Family Skeletons

The purpose of this blog is quite simple. I hope that by sharing stories and personal essays about my family –and perhaps yours if you care to participate- we can all learn more about where we came from. By doing that, maybe we handle our present day problems in a manner that will enable us to become better people.

Monday, July 17, 2006

They were tough in those days.

Today, we consider ourselves having a hard time if the air conditioning goes out for twenty minutes. Anyone who manages to go an entire two days before they can get a compressor replaced is considered to be tough because they could put up with the hardship. Well, let me tell you about a few people who were truly tough.

For example, my half-great-granduncle fought for the Confederacy. So did one of my great-grandfathers. As it happened, both were captured by the Yankees on July 4,1863, but the outcome for each was poles apart.

My half-great-granduncle was just an ordinary, illiterate farmer who ended up fighting with the 39th North Carolina Infantry. Where was the 39th fighting in early July, 1863? Gettysburg. The 39th N.C. Infantry was, in fact, the unit that was assigned to attack Seminary Ridge that was defended by the 1st U.S. Brigade (known as the Iron Brigade).

With the Iron Brigade holding the high ground, the 39th attacked straight into the teeth of withering defensive fire and defiladed cannon emplacements that were firing everything from cannonballs to chains and scrap metal at the oncoming Rebs.

What their losses were I can’t say, but the 39th not only made it to the top of Seminary Ridge, they actually drove the Iron Brigade off the ridge. My half-great-granduncle? He survived the attack unscathed. But on July 4, 1863, with the Confederates in retreat, he was wounded and captured. For the next two years, he was bounced from Yankee hospital to Yankee hospital and even survived a smallpox ward. He was finally repatriated at the end of the war, returned to Richmond, Virginia where he died in a Reb hospital.

When you consider that hospitals during the War of the Rebellion were frequently hospitals in name only, the fact that he lasted two years is a testament to his toughness.

As for my great-grandfather, he endured the siege of Vicksburg, Mississippi. The Yanks couldn’t take Vicksburg, situated as it was on the bluffs above the Mississippi River. But they could lay siege to it with guns mounted on barges. Most of the population wound up holed up in caves. Finally, on July 4,1863, the city (and my great-grandfather) surrendered to the Yankees.

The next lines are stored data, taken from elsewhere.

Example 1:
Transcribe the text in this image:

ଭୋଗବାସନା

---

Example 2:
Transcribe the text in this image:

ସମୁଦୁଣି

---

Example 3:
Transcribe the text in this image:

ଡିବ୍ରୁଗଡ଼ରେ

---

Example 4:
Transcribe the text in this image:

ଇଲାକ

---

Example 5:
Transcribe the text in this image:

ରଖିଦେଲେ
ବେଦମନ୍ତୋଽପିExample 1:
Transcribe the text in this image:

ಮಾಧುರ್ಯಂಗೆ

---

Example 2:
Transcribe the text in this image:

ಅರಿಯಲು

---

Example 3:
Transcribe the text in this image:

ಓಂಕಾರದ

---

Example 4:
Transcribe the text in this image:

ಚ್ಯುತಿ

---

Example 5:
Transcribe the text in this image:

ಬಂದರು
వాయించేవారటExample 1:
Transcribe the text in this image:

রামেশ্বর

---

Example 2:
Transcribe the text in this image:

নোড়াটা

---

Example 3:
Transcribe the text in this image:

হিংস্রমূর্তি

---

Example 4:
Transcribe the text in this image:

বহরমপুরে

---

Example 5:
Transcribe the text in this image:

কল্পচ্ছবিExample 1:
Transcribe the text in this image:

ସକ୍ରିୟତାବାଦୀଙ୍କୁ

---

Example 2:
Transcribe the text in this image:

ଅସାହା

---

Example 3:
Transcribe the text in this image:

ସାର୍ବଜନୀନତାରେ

Faced with a major logistical problem (where do you put the population of an entire city if you take them prisoner), the Yanks chose instead to offer them parole.

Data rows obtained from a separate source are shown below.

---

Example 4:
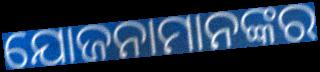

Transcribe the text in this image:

ଯୋଜନାମାନଙ୍କର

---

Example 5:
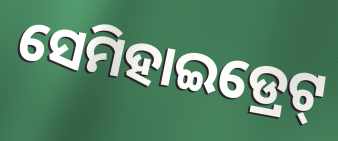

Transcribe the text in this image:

ସେମିହାଇଡ୍ରେଟ୍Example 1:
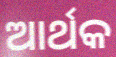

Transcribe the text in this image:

ଆର୍ଥକ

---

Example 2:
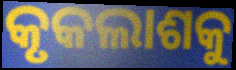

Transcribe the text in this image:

କୃକଲାଶକୁ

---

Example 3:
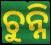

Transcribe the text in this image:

ଚୁନ୍ନି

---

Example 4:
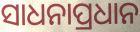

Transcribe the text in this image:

ସାଧନାପ୍ରଧାନ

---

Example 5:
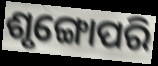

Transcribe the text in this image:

ଶୃଙ୍ଗୋପରିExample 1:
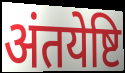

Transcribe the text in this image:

अंतयेष्टि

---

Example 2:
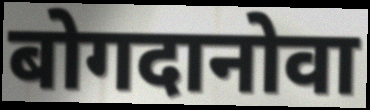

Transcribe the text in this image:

बोगदानोवा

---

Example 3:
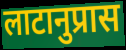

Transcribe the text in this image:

लाटानुप्रास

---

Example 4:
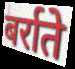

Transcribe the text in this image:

बर्राते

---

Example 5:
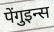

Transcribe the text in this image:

पेंगुइन्सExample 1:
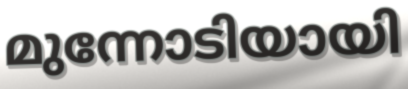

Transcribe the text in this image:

മുന്നോടിയായി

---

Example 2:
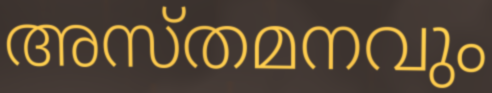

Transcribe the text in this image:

അസ്തമനവും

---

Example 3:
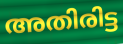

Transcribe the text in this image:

അതിരിട്ട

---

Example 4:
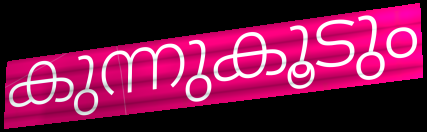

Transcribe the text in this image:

കുന്നുകൂടും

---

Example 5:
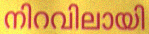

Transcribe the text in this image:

നിറവിലായി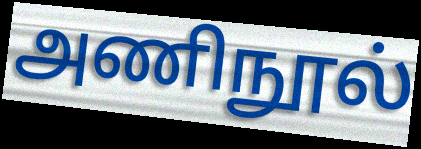
அணிநூல்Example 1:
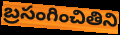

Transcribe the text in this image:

బ్రసంగించితిని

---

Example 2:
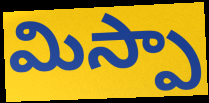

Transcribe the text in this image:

మిస్పా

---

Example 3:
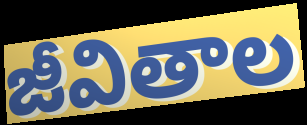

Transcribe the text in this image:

జీవితాల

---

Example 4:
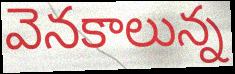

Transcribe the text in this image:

వెనకాలున్న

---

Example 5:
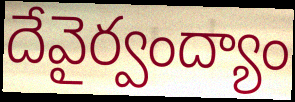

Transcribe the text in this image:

దేవైర్వంద్యాం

Parole, in this case, meant that you signed a paper swearing that you would go home an not take up arms against the North again. My great-grandfather signed a parole of his own and I have a copy of it.

Of course, the Yankees must’ve known that none of those Southeners considered the parole they signed to be worth the paper it was written on. My great-grandfather was undoubtedly typical. He signed his parole, went home, dug another gun out of the woodpile, or the woods, or wherever it was hidden, and went back to the war.

Two relatives. One died two years later, one didn’t. One suffered imprisonment, one didn’t. But they were both tough as nails, refusing to give in as long as there was a breath in their body. In my own way, I’m just as tough as they were, though I certainly can’t match them physically. But mentally, emotionally and just plain pure-dee stubborn? Absolutely.

So if you wonder why you have some of the attitudes you have, take a look back at those family skeletons.